Donovan didn’t say anything right away.

He wore the expression of a man who thinks he’s being lied to.

“But what’s that got to do with me?”

“Nothing,” she said. “That’s what I’m saying. This is Raymond Clancy’s deal. And he needs it to go through without any problems. He’s got big plans for his political future, plans that involve Groveland, and you taking the fall for this is something he’s willing to invest money in. It’s a setup, Donovan,” she said. He shook his head, turning to look away from her. Caren grabbed his arm. The skin felt fevered and hot. “Look at me,” she said. “Don’t you dare do this, Donovan. Don’t you dare let them put you away for this. You are not your past, understand? I don’t care what you’ve done or how many times you’ve been arrested. Don’t let them make you into something you’re not.”

“What choice I got?”

“Go back in front of that judge and don’t lie.” She knew from experience that he could get a hearing to change his plea. But he needed a lawyer who was on his side.

“Aw, I’m fucked anyway,” Donovan said. “I put myself on the grounds the night of the murder, admitted I’d stolen a key to the property. A jury might make a lot worse of that than whatever this lawyer, Wilson somebody, can work out with the DA.”

“Where was the knife, Donovan?”

“They saying they found it in my car.”

“Well, then somebody must have put it there.”

“You don’t fucking think I know that!” he said, slamming his fist on the table so hard that it shook and skidded an inch across the floor. Caren waited for the door to fly open, for the deputy to come in charging. Donovan held his breath, waiting, too. But no one came. A silence settled between them. It felt as thick as the door that closed them in this room. Donovan broke through it first. “I never saw that woman in my life and what difference does it make?” He gestured to the jail clothes and the locked room with an armed guard on the other side. What did the truth have to do with any of this? He was in jail anyway. Caren stared at him for a long time. Outside, she heard car engines, trucks passing on the road. All of it seemed very far away.

“Those tapes are evidence,” she said. “They’re proof somebody else was out there that night. You saw it, and I saw it. The headlights out by the field.
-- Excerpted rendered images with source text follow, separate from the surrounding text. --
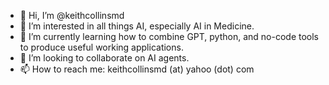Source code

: - 👋 Hi, I’m @keithcollinsmd
- 👀 I’m interested in all things AI, especially AI in Medicine.
- 🌱 I’m currently learning how to combine GPT, python, and no-code tools to produce useful working applications.
- 💞️ I’m looking to collaborate on AI agents.
- 📫 How to reach me: keithcollinsmd (at) yahoo (dot) com

<!---
keithcollinsmd/keithcollinsmd is a ✨ special ✨ repository because its `README.md` (this file) appears on your GitHub profile.
You can click the Preview link to take a look at your changes.
--->
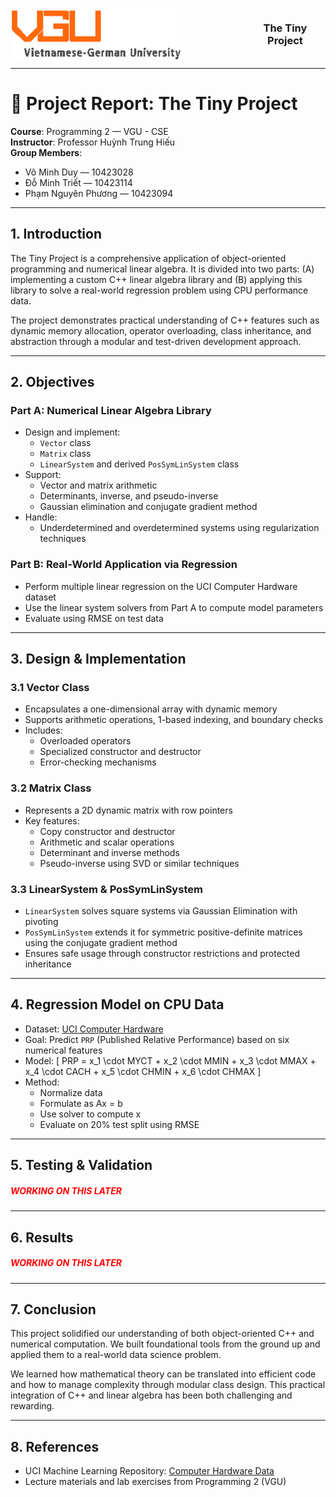 <div align="center" style="display: flex; align-items: center; justify-content: center; gap: 100px;">
  <img src="./logo.png" alt="logo" height="80">
  <h3 style="margin: 0; weight:60px"> The Tiny Project </h3>
</div>


---

# 📘 Project Report: The Tiny Project

**Course**: Programming 2 — VGU - CSE  
**Instructor**: Professor Huỳnh Trung Hiếu  
**Group Members**:  
- Võ Minh Duy — 10423028  
- Đỗ Minh Triết — 10423114  
- Phạm Nguyên Phương — 10423094  

---

## 1. Introduction

The Tiny Project is a comprehensive application of object-oriented programming and numerical linear algebra. It is divided into two parts: (A) implementing a custom C++ linear algebra library and (B) applying this library to solve a real-world regression problem using CPU performance data.

The project demonstrates practical understanding of C++ features such as dynamic memory allocation, operator overloading, class inheritance, and abstraction through a modular and test-driven development approach.

---

## 2. Objectives

### Part A: Numerical Linear Algebra Library

- Design and implement:
  - `Vector` class
  - `Matrix` class
  - `LinearSystem` and derived `PosSymLinSystem` class
- Support:
  - Vector and matrix arithmetic
  - Determinants, inverse, and pseudo-inverse
  - Gaussian elimination and conjugate gradient method
- Handle:
  - Underdetermined and overdetermined systems using regularization techniques

### Part B: Real-World Application via Regression

- Perform multiple linear regression on the UCI Computer Hardware dataset
- Use the linear system solvers from Part A to compute model parameters
- Evaluate using RMSE on test data

---

## 3. Design & Implementation

### 3.1 Vector Class

- Encapsulates a one-dimensional array with dynamic memory
- Supports arithmetic operations, 1-based indexing, and boundary checks
- Includes:
  - Overloaded operators
  - Specialized constructor and destructor
  - Error-checking mechanisms

### 3.2 Matrix Class

- Represents a 2D dynamic matrix with row pointers
- Key features:
  - Copy constructor and destructor
  - Arithmetic and scalar operations
  - Determinant and inverse methods
  - Pseudo-inverse using SVD or similar techniques

### 3.3 LinearSystem & PosSymLinSystem

- `LinearSystem` solves square systems via Gaussian Elimination with pivoting
- `PosSymLinSystem` extends it for symmetric positive-definite matrices using the conjugate gradient method
- Ensures safe usage through constructor restrictions and protected inheritance

---

## 4. Regression Model on CPU Data

- Dataset: [UCI Computer Hardware](https://archive.ics.uci.edu/ml/datasets/Computer%2BHardware)
- Goal: Predict `PRP` (Published Relative Performance) based on six numerical features
- Model:
  \[
  PRP = x_1 \cdot MYCT + x_2 \cdot MMIN + x_3 \cdot MMAX + x_4 \cdot CACH + x_5 \cdot CHMIN + x_6 \cdot CHMAX
  \]
- Method:
  - Normalize data
  - Formulate as Ax = b
  - Use solver to compute x
  - Evaluate on 20% test split using RMSE

---

## 5. Testing & Validation

<h5 style='color:red'> WORKING ON THIS LATER </h5>

---

## 6. Results

<h5 style='color:red'> WORKING ON THIS LATER </h5>

---

## 7. Conclusion

This project solidified our understanding of both object-oriented C++ and numerical computation. We built foundational tools from the ground up and applied them to a real-world data science problem.

We learned how mathematical theory can be translated into efficient code and how to manage complexity through modular class design. This practical integration of C++ and linear algebra has been both challenging and rewarding.

---

## 8. References

- UCI Machine Learning Repository: [<blue>Computer Hardware Data</blue>](https://archive.ics.uci.edu/ml/datasets/Computer%2BHardware)
- Lecture materials and lab exercises from Programming 2 (VGU)
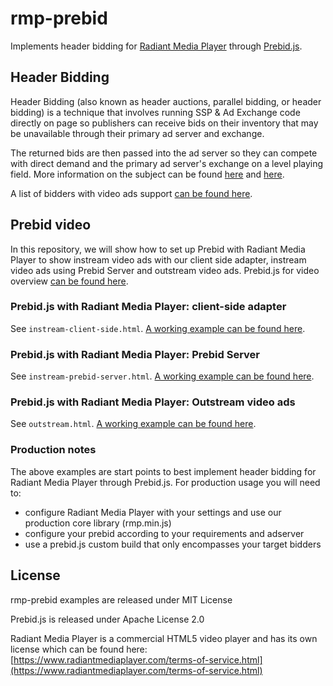 # rmp-prebid
Implements header bidding for [Radiant Media Player](https://www.radiantmediaplayer.com) through [Prebid.js](https://github.com/prebid/Prebid.js/).

## Header Bidding
Header Bidding (also known as header auctions, parallel bidding, or header bidding) is a technique that involves running SSP & Ad Exchange code directly on page so publishers can receive bids on their inventory that may be unavailable through their primary ad server and exchange.

The returned bids are then passed into the ad server so they can compete with direct demand and the primary ad server's exchange on a level playing field.
More information on the subject can be found [here](https://prebid.org/overview/intro.html) and [here](https://www.adopsinsider.com/header-bidding/header-bidding-step-by-step/).

A list of bidders with video ads support [can be found here](https://prebid.org/dev-docs/bidders.html#bidders-with-video-and-native-demand).

## Prebid video
In this repository, we will show how to set up Prebid with Radiant Media Player to show instream video ads with our client side adapter, instream video ads using Prebid Server and outstream video ads. Prebid.js for video overview [can be found here](https://prebid.org/prebid-video/video-overview.html).

### Prebid.js with Radiant Media Player: client-side adapter
See `instream-client-side.html`.  [A working example can be found here](https://www.radiantmediaplayer.com/docs/latest/gist/rmp-pb/instream-client-side.html).

### Prebid.js with Radiant Media Player: Prebid Server
See `instream-prebid-server.html`.  [A working example can be found here](https://www.radiantmediaplayer.com/docs/latest/gist/rmp-pb/instream-prebid-server.html).

### Prebid.js with Radiant Media Player: Outstream video ads
See `outstream.html`.  [A working example can be found here](https://www.radiantmediaplayer.com/docs/latest/gist/rmp-pb/outstream.html).

### Production notes
The above examples are start points to best implement header bidding for Radiant Media Player through Prebid.js. For production usage you will need to:
- configure Radiant Media Player with your settings and use our production core library (rmp.min.js)
- configure your prebid according to your requirements and adserver
- use a prebid.js custom build that only encompasses your target bidders

## License 
rmp-prebid examples are released under MIT License

Prebid.js is released under Apache License 2.0

Radiant Media Player is a commercial HTML5 video player and has its own license which can be found here: [https://www.radiantmediaplayer.com/terms-of-service.html](https://www.radiantmediaplayer.com/terms-of-service.html)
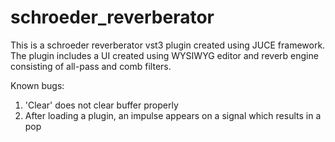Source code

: # schroeder_reverberator
This is a schroeder reverberator vst3 plugin created using JUCE framework. The plugin includes a UI created using WYSIWYG editor and reverb engine consisting of all-pass and comb filters. 

Known bugs: 
1. 'Clear' does not clear buffer properly
2. After loading a plugin, an impulse appears on a signal which results in a pop
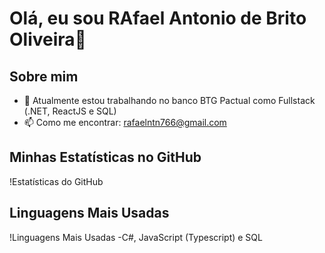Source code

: # Olá, eu sou RAfael Antonio de Brito Oliveira👋

## Sobre mim
- 🔭 Atualmente estou trabalhando no banco BTG Pactual como Fullstack (.NET, ReactJS e SQL)
- 📫 Como me encontrar: rafaelntn766@gmail.com

## Minhas Estatísticas no GitHub
!Estatísticas do GitHub

## Linguagens Mais Usadas
!Linguagens Mais Usadas
-C#, JavaScript (Typescript) e SQL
It’s right there on the DVD. If you tell me where the originals are, if the tapes have some kind of time stamp on them, a date, something, then that information goes to trial with you.”

“You think they give a shit?”

He looked at her, a sad, crooked smile on his face. “Come on, Miss C,” he said. “You think I didn’t even try? It was a truck, I said. I told them. It was parked out there by the fields. But it don’t look like that’s going to change a damn thing, does it?”
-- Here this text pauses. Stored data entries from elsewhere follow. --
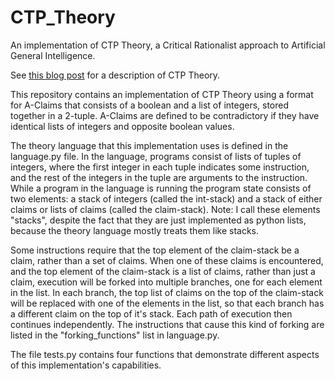 # CTP_Theory
An implementation of CTP Theory, a Critical Rationalist approach to Artificial General Intelligence.

See [this blog post](https://www.ellahoeppner.com/blog/post/ctp_theory) for a description of CTP Theory.

This repository contains an implementation of CTP Theory using a format for A-Claims that consists of a boolean and a list of integers, stored together in a 2-tuple. A-Claims are defined to be contradictory if they have identical lists of integers and opposite boolean values.

The theory language that this implementation uses is defined in the language.py file. In the language, programs consist of lists of tuples of integers, where the first integer in each tuple indicates some instruction, and the rest of the integers in the tuple are arguments to the instruction. While a program in the language is running the program state consists of two elements: a stack of integers (called the int-stack) and a stack of either claims or lists of claims (called the claim-stack). Note: I call these elements "stacks", despite the fact that they are just implemented as python lists, because the theory language mostly treats them like stacks.

Some instructions require that the top element of the claim-stack be a claim, rather than a set of claims. When one of these claims is encountered, and the top element of the claim-stack is a list of claims, rather than just a claim, execution will be forked into multiple branches, one for each element in the list. In each branch, the top list of claims on the top of the claim-stack will be replaced with one of the elements in the list, so that each branch has a different claim on the top of it's stack. Each path of execution then continues independently. The instructions that cause this kind of forking are listed in the "forking_functions" list in language.py.

The file tests.py contains four functions that demonstrate different aspects of this implementation's capabilities.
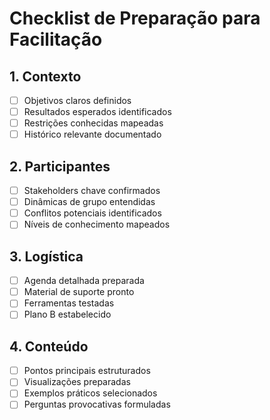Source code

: # Checklist de Preparação para Facilitação

## 1. Contexto
- [ ] Objetivos claros definidos
- [ ] Resultados esperados identificados
- [ ] Restrições conhecidas mapeadas
- [ ] Histórico relevante documentado

## 2. Participantes
- [ ] Stakeholders chave confirmados
- [ ] Dinâmicas de grupo entendidas
- [ ] Conflitos potenciais identificados
- [ ] Níveis de conhecimento mapeados

## 3. Logística
- [ ] Agenda detalhada preparada
- [ ] Material de suporte pronto
- [ ] Ferramentas testadas
- [ ] Plano B estabelecido

## 4. Conteúdo
- [ ] Pontos principais estruturados
- [ ] Visualizações preparadas
- [ ] Exemplos práticos selecionados
- [ ] Perguntas provocativas formuladas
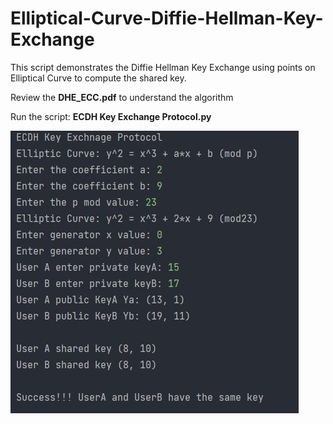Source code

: # Elliptical-Curve-Diffie-Hellman-Key-Exchange

This script demonstrates the Diffie Hellman Key Exchange using points on Elliptical Curve to compute the shared key.

Review the **DHE_ECC.pdf** to understand the algorithm

Run the script: **ECDH Key Exchange Protocol.py**

![alt text](https://github.com/Nishaant215/Elliptical-Curve-Diffie-Hellman-Key-Exchange/blob/main/ECDH%20Key%20Exchange%20Protocol.jpg)

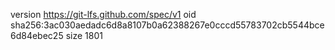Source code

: version https://git-lfs.github.com/spec/v1
oid sha256:3ac030aedadc6d8a8107b0a62388267e0cccd55783702cb5544bce6d84ebec25
size 1801
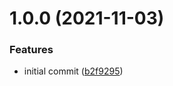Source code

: # 1.0.0 (2021-11-03)


### Features

* initial commit ([b2f9295](https://github.com/augustinesaidimu/mkdoc/commit/b2f9295ca82182cb9d285de74c11be4d58040350))
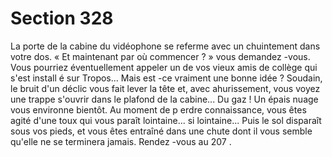 # Section 328

La porte de la cabine du vidéophone se referme avec un
chuintement dans votre dos. « Et maintenant par où commencer
? » vous demandez -vous. Vous pourriez éventuellement appeler
un de vos vieux amis de collège qui s'est install é sur Tropos...
Mais est -ce vraiment une bonne idée ? Soudain, le bruit d'un
déclic vous fait lever la tête et, avec ahurissement, vous voyez une
trappe s'ouvrir dans le plafond de la cabine... Du gaz ! Un épais
nuage vous environne bientôt. Au moment de p erdre
connaissance, vous êtes agité d'une toux qui vous paraît
lointaine... si lointaine... Puis le sol disparaît sous vos pieds, et
vous êtes entraîné dans une chute dont il vous semble qu'elle ne
se terminera jamais. Rendez -vous au 207 .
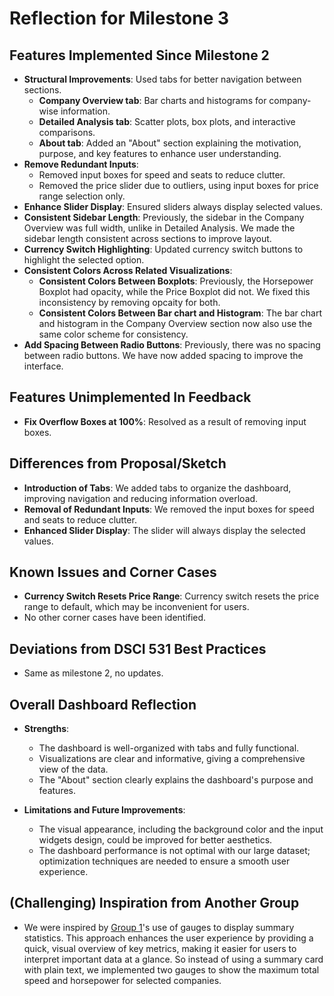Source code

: # Reflection for Milestone 3

## Features Implemented Since Milestone 2

- **Structural Improvements**: Used tabs for better navigation between sections.
  - **Company Overview tab**: Bar charts and histograms for company-wise information.
  - **Detailed Analysis tab**: Scatter plots, box plots, and interactive comparisons.
  - **About tab**: Added an "About" section explaining the motivation, purpose, and key features to enhance user understanding.
- **Remove Redundant Inputs**:
  - Removed input boxes for speed and seats to reduce clutter.
  - Removed the price slider due to outliers, using input boxes for price range selection only.
- **Enhance Slider Display**: Ensured sliders always display selected values.
- **Consistent Sidebar Length**: Previously, the sidebar in the Company Overview was full width, unlike in Detailed Analysis. We made the sidebar length consistent across sections to improve layout.
- **Currency Switch Highlighting**: Updated currency switch buttons to highlight the selected option.
- **Consistent Colors Across Related Visualizations**:
  - **Consistent Colors Between Boxplots**: Previously, the Horsepower Boxplot had opacity, while the Price Boxplot did not. We fixed this inconsistency by removing opcaity for both.
  - **Consistent Colors Between Bar chart and Histogram**: The bar chart and histogram in the Company Overview section now also use the same color scheme for consistency.
- **Add Spacing Between Radio Buttons**: Previously, there was no spacing between radio buttons. We have now added spacing to improve the interface.

## Features Unimplemented In Feedback

- **Fix Overflow Boxes at 100%**: Resolved as a result of removing input boxes.

## Differences from Proposal/Sketch

- **Introduction of Tabs**: We added tabs to organize the dashboard, improving navigation and reducing information overload.
- **Removal of Redundant Inputs**: We removed the input boxes for speed and seats to reduce clutter.
- **Enhanced Slider Display**: The slider will always display the selected values.

## Known Issues and Corner Cases

- **Currency Switch Resets Price Range**: Currency switch resets the price range to default, which may be inconvenient for users.
- No other corner cases have been identified.

## Deviations from DSCI 531 Best Practices

- Same as milestone 2, no updates.

## Overall Dashboard Reflection

- **Strengths**:
  - The dashboard is well-organized with tabs and fully functional.
  - Visualizations are clear and informative, giving a comprehensive view of the data.
  - The "About" section clearly explains the dashboard's purpose and features.

- **Limitations and Future Improvements**:
  - The visual appearance, including the background color and the input widgets design, could be improved for better aesthetics.
  - The dashboard performance is not optimal with our large dataset; optimization techniques are needed to ensure a smooth user experience.

## (Challenging) Inspiration from Another Group

- We were inspired by [Group 1](https://github.com/UBC-MDS/DSCI-532_2025_1_cookie-dash)'s use of gauges to display summary statistics. This approach enhances the user experience by providing a quick, visual overview of key metrics, making it easier for users to interpret important data at a glance. So instead of using a summary card with plain text, we implemented two gauges to show the maximum total speed and horsepower for selected companies.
She asked him to tell her exactly what he’d seen, the make and model. Donovan waved her off, mumbling, “Naw, man, I didn’t see what it was.”

He couldn’t be sure of the color, or any details.
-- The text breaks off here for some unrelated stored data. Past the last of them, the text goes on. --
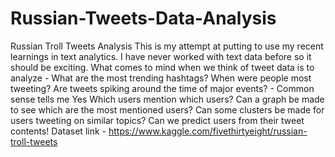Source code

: # Russian-Tweets-Data-Analysis
Russian Troll Tweets Analysis This is my attempt at putting to use my recent learnings in text analytics. I have never worked with text data before so it should be exciting.  What comes to mind when we think of tweet data is to analyze -  What are the most trending hashtags? When were people most tweeting? Are tweets spiking around the time of major events? - Common sense tells me Yes Which users mention which users? Can a graph be made to see which are the most mentioned users? Can some clusters be made for users tweeting on similar topics? Can we predict users from their tweet contents!
Dataset link - https://www.kaggle.com/fivethirtyeight/russian-troll-tweets
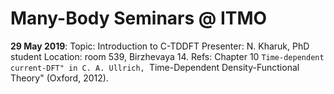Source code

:# Many-Body Seminars @ ITMO

**29 May 2019**: 
Topic: Introduction to C-TDDFT
Presenter: N. Kharuk, PhD student 
Location: room 539, Birzhevaya 14.
Refs: Chapter 10 ``Time-dependent current-DFT" in C. A. Ullrich, ``Time-Dependent Density-Functional Theory" (Oxford, 2012). 



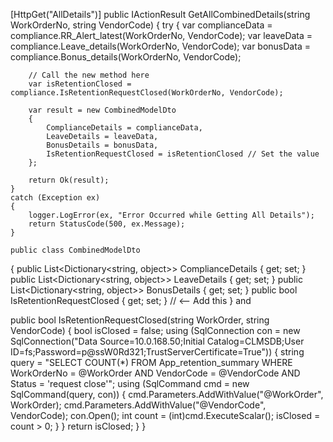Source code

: [HttpGet("AllDetails")]
public IActionResult GetAllCombinedDetails(string WorkOrderNo, string VendorCode)
{
    try
    {
        var complianceData = compliance.RR_Alert_latest(WorkOrderNo, VendorCode);
        var leaveData = compliance.Leave_details(WorkOrderNo, VendorCode);
        var bonusData = compliance.Bonus_details(WorkOrderNo, VendorCode);

        // Call the new method here
        var isRetentionClosed = compliance.IsRetentionRequestClosed(WorkOrderNo, VendorCode);

        var result = new CombinedModelDto
        {
            ComplianceDetails = complianceData,
            LeaveDetails = leaveData,
            BonusDetails = bonusData,
            IsRetentionRequestClosed = isRetentionClosed // Set the value
        };

        return Ok(result);
    }
    catch (Exception ex)
    {
        logger.LogError(ex, "Error Occurred while Getting All Details");
        return StatusCode(500, ex.Message);
    }

    public class CombinedModelDto
{
    public List<Dictionary<string, object>> ComplianceDetails { get; set; }
    public List<Dictionary<string, object>> LeaveDetails { get; set; }
    public List<Dictionary<string, object>> BonusDetails { get; set; }
    public bool IsRetentionRequestClosed { get; set; } // <-- Add this
} and

public bool IsRetentionRequestClosed(string WorkOrder, string VendorCode)
{
    bool isClosed = false;
    using (SqlConnection con = new SqlConnection("Data Source=10.0.168.50;Initial Catalog=CLMSDB;User ID=fs;Password=p@ssW0Rd321;TrustServerCertificate=True"))
    {
        string query = "SELECT COUNT(*) FROM App_retention_summary WHERE WorkOrderNo = @WorkOrder AND VendorCode = @VendorCode AND Status = 'request close'";
        using (SqlCommand cmd = new SqlCommand(query, con))
        {
            cmd.Parameters.AddWithValue("@WorkOrder", WorkOrder);
            cmd.Parameters.AddWithValue("@VendorCode", VendorCode);
            con.Open();
            int count = (int)cmd.ExecuteScalar();
            isClosed = count > 0;
        }
    }
    return isClosed;
}
}
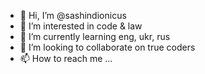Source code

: - 👋 Hi, I’m @sashindionicus
- 👀 I’m interested in code & law
- 🌱 I’m currently learning eng, ukr, rus
- 💞️ I’m looking to collaborate on true coders
- 📫 How to reach me ...

<!---
sashindionicus/sashindionicus is a ✨ special ✨ repository because its `README.md` (this file) appears on your GitHub profile.
You can click the Preview link to take a look at your changes.
--->
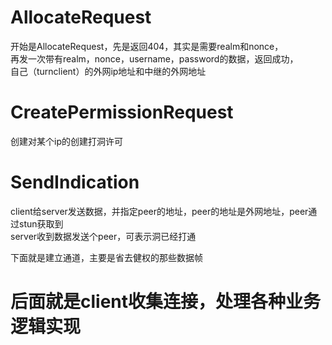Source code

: # AllocateRequest
开始是AllocateRequest，先是返回404，其实是需要realm和nonce，    
再发一次带有realm，nonce，username，password的数据，返回成功，    
自己（turnclient）的外网ip地址和中继的外网地址   

# CreatePermissionRequest
创建对某个ip的创建打洞许可    

# SendIndication
client给server发送数据，并指定peer的地址，peer的地址是外网地址，peer通过stun获取到    
server收到数据发送个peer，可表示洞已经打通

下面就是建立通道，主要是省去健权的那些数据帧

# 后面就是client收集连接，处理各种业务逻辑实现
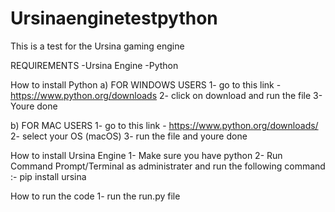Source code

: # Ursinaenginetestpython
This is a test for the Ursina gaming engine

REQUIREMENTS
-Ursina Engine
-Python

How to install Python 
a) FOR WINDOWS USERS
1- go to this link - https://www.python.org/downloads
2- click on download and run the file
3- Youre done

b) FOR MAC USERS
1- go to this link - https://www.python.org/downloads/
2- select your OS (macOS)
3- run the file and youre done

How to install Ursina Engine
1- Make sure you have python
2- Run Command Prompt/Terminal as administrater and run the following command :-  pip install ursina

How to run the code 
1- run the run.py file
It was just another dead end.

“Two and a half,” he said again. “I’d rather take the deal than gamble on a life sentence at trial.” He stole a sideways glance at her. “I suppose you think that makes me some kind of a punk,” he said, and Caren finally understood that it mattered to him, that it had, all along, mattered what she thought of him. He actually looked up to her. “Don’t do this, Donovan,” she said. She was out-and-out pleading now. He didn’t respond, choosing now, of all times, to remain silent. When he finally spoke again, his voice was soft and dry. He ducked his head and asked her, “So you watched it?” he said, referring to the movie, the history project that meant so much to him. “Yes, Donovan, I watched it,” she said, telling him finally, “I think you should finish it.”